A Swarm-Like Attack From North Korea Could ‘Overwhelm’ South Korea's THAAD Missile Shield


A message to nuclear-armed North Korea of the technological capabilities of the Terminal High Altitude Area Defense system was sent with the successful interception test over the Pacific this week of a ballistic missile target using it.
But since it has yet to be battle-tested, there are concerns how the controversial anti-missile system might work. Since North Korea is known to have hundreds of missiles in its arsenal, some are worried it could be "overwhelmed" by a swarm-like attack from it.
Two U.S.-supplied THAAD anti-missile launchers are at present deployed in South Korea. Guam, where the U.S. military has bases, also has a THAAD battery deployed.
Short and medium-range missiles are designed to be shot down by the system. And its first intermediate missile intercept test was on Tuesday. Roughly 1,865 to 3,400 miles is the range of an intermediate missile.
After launching an interceptor from a THAAD system located in Kodiak, Alaska, it successfully destroyed the ballistic missile, the U.S. Missile Defense Agency announced in a press release. an Air Force C-17 over the Pacific north of Hawaii had air-launched the missile.
"I'd say it certainly does send a signal that this is a good system for defending against theater-level ballistic missile threats, including North Korea," said Bruce Klingner, former chief of the CIA's Korea branch and now senior research fellow for Northeast Asia at the Heritage Foundation's Asian Studies Center.
It might have been "seen as counterproductive…and kind of too provocative to the South Korean government" and that was probably the reason the U.S. didn't test the THAAD system in South Korea, Klingner said.
The THAAD system is not designed to shoot down intercontinental ballistic missiles unlike the so-called Ground-based Midcourse Defense (GMD) system, which is installed in Alaska and California. Intercepting a mock ICBM fired from California, the GMD had its own test May 30.
"This test further demonstrates the capabilities of the THAAD weapon system and its ability to intercept and destroy ballistic missile threats," Missile Defense Agency Director Lt. Gen.
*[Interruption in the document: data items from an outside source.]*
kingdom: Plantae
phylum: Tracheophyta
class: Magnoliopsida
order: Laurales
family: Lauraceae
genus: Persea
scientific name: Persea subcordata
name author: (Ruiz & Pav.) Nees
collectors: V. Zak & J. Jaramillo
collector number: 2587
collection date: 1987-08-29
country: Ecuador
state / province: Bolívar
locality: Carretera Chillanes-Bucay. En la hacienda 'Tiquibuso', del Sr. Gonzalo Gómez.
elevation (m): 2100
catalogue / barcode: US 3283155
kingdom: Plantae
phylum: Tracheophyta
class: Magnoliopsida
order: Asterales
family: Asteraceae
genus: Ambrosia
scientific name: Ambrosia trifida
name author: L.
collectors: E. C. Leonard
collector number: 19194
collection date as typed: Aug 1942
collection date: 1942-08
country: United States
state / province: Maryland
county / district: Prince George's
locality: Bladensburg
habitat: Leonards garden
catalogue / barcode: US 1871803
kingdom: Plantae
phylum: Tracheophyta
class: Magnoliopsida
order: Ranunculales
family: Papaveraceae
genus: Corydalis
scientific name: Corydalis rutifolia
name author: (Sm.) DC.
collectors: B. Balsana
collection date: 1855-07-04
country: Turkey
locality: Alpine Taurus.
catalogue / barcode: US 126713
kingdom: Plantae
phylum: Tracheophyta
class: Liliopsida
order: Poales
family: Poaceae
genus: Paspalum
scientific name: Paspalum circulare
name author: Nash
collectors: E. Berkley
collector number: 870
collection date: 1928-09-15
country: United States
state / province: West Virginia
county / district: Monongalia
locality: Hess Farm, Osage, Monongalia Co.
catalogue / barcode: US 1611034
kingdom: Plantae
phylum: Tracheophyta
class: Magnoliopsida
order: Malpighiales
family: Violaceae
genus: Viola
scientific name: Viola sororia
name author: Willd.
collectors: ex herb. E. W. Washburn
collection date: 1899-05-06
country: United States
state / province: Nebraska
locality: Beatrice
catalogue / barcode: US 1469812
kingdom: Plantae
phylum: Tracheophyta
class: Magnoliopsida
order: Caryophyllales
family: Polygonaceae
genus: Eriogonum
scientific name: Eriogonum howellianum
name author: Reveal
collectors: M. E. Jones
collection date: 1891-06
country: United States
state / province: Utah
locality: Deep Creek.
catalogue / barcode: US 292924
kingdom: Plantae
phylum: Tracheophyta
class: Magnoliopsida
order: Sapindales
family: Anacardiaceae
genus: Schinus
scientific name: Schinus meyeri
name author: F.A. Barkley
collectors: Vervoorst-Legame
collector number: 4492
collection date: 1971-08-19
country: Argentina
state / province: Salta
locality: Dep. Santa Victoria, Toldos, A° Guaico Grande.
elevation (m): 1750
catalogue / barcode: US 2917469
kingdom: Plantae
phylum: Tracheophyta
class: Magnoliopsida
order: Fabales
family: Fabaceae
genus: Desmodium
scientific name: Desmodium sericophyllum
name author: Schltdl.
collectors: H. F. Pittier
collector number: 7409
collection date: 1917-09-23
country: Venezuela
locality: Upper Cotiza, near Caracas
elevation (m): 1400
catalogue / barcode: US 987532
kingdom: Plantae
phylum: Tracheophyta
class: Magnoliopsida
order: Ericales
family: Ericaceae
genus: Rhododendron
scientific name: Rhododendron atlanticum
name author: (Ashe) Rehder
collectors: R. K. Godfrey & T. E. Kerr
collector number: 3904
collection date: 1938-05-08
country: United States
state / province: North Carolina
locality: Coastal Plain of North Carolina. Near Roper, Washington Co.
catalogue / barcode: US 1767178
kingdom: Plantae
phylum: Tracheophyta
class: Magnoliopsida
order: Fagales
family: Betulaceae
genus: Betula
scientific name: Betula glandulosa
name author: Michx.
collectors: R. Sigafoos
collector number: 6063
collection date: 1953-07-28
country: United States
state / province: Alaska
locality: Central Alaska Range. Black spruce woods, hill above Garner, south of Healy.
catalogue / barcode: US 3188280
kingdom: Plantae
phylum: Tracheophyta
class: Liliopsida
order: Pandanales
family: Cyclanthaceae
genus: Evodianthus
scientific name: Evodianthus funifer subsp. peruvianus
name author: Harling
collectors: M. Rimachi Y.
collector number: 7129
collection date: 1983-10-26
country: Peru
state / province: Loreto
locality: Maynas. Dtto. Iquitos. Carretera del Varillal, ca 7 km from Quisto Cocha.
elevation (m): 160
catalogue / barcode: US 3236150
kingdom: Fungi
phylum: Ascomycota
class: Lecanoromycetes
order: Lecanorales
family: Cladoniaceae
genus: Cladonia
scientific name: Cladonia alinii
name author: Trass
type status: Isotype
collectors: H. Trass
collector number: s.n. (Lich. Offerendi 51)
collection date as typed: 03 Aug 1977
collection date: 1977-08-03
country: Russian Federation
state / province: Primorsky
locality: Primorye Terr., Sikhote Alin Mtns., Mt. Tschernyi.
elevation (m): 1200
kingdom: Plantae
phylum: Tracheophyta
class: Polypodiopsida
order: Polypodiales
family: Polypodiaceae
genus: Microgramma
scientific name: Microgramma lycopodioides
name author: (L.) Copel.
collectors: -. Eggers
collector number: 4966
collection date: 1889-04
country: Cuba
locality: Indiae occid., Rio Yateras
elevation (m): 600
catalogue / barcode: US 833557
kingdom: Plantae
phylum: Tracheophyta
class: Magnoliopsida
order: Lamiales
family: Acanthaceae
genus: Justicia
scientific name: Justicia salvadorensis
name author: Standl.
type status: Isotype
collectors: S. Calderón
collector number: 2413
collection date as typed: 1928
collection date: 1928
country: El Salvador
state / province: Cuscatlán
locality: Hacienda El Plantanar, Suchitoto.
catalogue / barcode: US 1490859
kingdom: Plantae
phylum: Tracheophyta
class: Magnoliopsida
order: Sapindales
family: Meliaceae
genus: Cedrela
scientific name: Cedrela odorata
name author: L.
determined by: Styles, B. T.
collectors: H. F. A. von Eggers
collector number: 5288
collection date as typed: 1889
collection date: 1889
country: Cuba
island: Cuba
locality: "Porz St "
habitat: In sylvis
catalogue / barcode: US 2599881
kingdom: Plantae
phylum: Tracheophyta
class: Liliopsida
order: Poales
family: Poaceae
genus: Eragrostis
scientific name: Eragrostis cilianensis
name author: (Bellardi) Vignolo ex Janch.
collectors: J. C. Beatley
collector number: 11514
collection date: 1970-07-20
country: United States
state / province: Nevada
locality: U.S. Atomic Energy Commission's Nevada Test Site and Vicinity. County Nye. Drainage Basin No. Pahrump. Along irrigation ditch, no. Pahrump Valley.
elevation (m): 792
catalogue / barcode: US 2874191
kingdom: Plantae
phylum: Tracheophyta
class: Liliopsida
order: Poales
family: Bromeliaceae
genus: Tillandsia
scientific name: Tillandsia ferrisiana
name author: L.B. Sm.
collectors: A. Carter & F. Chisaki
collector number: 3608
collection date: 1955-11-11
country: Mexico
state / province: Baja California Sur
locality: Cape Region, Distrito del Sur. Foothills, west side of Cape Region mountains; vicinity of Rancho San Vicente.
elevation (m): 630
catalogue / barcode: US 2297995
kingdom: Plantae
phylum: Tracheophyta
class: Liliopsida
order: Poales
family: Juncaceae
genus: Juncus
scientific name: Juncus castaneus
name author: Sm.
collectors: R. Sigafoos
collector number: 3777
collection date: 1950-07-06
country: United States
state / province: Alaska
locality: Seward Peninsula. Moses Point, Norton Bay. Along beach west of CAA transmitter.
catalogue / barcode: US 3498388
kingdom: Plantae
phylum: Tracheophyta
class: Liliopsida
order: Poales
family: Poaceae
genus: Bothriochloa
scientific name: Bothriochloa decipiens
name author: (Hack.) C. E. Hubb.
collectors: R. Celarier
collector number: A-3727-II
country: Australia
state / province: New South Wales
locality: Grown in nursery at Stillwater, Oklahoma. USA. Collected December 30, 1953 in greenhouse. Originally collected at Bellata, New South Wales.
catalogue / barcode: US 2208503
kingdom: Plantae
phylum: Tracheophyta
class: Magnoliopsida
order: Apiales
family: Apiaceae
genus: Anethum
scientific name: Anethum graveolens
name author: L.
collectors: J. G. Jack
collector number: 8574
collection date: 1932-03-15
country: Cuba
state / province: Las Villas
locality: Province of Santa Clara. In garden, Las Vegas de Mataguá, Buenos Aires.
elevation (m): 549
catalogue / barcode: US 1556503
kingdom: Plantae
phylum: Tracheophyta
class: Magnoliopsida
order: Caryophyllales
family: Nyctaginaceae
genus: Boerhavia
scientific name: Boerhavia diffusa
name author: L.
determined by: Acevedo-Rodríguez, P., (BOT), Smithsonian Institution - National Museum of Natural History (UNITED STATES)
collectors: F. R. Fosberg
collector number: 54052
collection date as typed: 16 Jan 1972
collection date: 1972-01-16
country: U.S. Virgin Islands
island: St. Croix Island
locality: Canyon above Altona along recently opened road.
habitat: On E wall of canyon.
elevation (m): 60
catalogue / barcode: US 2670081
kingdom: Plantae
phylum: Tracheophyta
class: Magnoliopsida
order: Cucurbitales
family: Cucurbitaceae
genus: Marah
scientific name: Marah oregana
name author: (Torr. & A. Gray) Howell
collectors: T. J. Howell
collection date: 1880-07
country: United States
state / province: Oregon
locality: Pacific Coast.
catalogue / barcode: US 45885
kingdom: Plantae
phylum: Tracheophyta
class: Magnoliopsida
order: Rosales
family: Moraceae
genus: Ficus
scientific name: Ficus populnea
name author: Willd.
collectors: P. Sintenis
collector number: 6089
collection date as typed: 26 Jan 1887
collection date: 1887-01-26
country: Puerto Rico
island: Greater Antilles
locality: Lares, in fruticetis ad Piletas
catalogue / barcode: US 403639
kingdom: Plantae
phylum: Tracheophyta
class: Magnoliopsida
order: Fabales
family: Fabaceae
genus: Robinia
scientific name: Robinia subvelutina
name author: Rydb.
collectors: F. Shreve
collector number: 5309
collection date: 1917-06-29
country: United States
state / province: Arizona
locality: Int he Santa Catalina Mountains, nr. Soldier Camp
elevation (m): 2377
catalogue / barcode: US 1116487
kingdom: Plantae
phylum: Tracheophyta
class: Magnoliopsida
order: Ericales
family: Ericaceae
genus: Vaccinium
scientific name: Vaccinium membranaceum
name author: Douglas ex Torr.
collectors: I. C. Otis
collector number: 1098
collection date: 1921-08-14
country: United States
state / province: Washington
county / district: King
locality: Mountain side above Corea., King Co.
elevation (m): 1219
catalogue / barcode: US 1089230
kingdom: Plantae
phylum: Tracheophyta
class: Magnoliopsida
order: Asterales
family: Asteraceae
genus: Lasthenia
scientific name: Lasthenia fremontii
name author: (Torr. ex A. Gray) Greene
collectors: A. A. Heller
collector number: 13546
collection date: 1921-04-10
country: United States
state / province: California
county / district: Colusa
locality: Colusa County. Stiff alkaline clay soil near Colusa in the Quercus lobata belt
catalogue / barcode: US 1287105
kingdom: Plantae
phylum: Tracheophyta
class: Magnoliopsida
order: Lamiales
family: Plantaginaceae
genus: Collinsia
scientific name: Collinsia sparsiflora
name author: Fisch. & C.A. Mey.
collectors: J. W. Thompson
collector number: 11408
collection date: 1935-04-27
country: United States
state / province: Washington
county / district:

Samuel Greaves said in a statement.
He added, "THAAD continues to protect our citizens, deployed forces and allies from a real and growing threat."
Since 2005, this was the 14th successful intercept in 14 attempts for the THAAD system, the missile agency said.
However, the danger of swarm-type attacks by multiple incoming ballistic missiles from North Korea or other enemies might not be reflected by the military's testing, critics say. The system could be render useless by such a scenario which could overwhelm or confuse the system.
"While the THAAD system does have a good number of interceptors, I can imagine it getting overwhelmed by sheer numbers," said Laura Grego, a missile defense expert and senior scientist in the Global Security Program for the Union of Concerned Scientists.
The U.S. military's May 30 test of the "less mature" GMD system was "not challenged in the way they would be [in] a real-world scenario” and this system designed to protect the U.S. homeland from ballistic missiles has flaws, said Grego.
"We generally say they are scripted for success. They don't have challenging countermeasures of the type that a really dedicated adversary would include," Grego added.
North Korea is known to have short-range Scud and other missiles targeting Seoul, as for South Korea's vulnerabilities to a swarm-like attack. Pyongyang is believed to have tested submarine-launched ballistic missiles at a naval facility on its west coast and that’s also a possibility - an attack using such ballistic missiles.